Remix.run Logo
nathan_compton 3 days ago

I guess ask a Chinese person? Like I'm sure many Chinese people aren't happy about the way their state functions, but the vast majority of them live their lives pretty much like we do. I don't know if I would take that as a total invalidation of whatever it is they have over there. Would I prefer a western style system? Definitely, but I'm not sure its so easy to point at China and say "this is an abject failure."

In fact, quite the opposite: most of the poverty reduction in the last 50 years has been in China, for example. Most of the cheap stuff we buy is manufactured there. Being the "factory of the world" doesn't seem like a definitive invalidation of that system.
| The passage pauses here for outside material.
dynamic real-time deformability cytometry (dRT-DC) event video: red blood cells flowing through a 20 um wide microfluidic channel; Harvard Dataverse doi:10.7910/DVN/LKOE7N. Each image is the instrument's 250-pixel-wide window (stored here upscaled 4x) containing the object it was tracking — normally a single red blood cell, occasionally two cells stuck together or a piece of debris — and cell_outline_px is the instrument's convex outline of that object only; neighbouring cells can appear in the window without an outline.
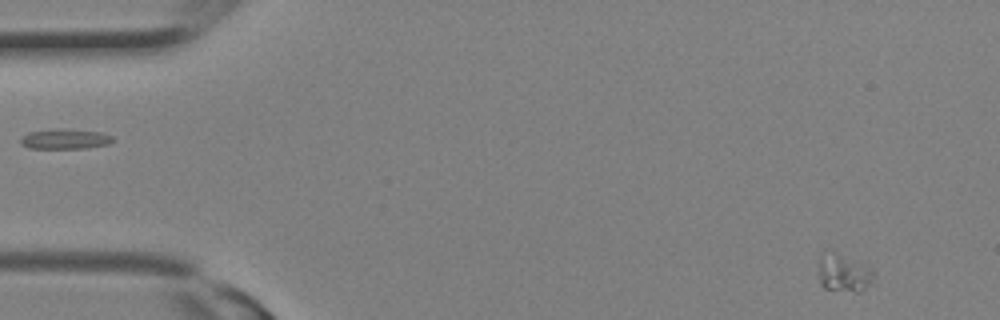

ackfoobar 3 days ago | parent [-]

The poverty reduction comes from the Chinese "Communist" Party adopting capitalism.

nathan_compton 3 days ago | parent [-]

This is a pretty glib way of putting it. The chinese system isn't really capitalism, at least not of the "free market" type. Like I'm not saying that communism is responsible for the improvements in poverty, but I am saying that a significantly non-capitalist system has resulted in big changes. My point is that we often talk like anything that is not a pure capitalism is bound to grind to a halt and be catastrophically bad, but that isn't true.

ackfoobar 3 days ago | parent [-]

On the spectrum between pure communism and pure capitalism, modern China is closer to the US than the US is close to pure capitalism.

> has resulted in big changes

The change was allowing market forces to align incentives.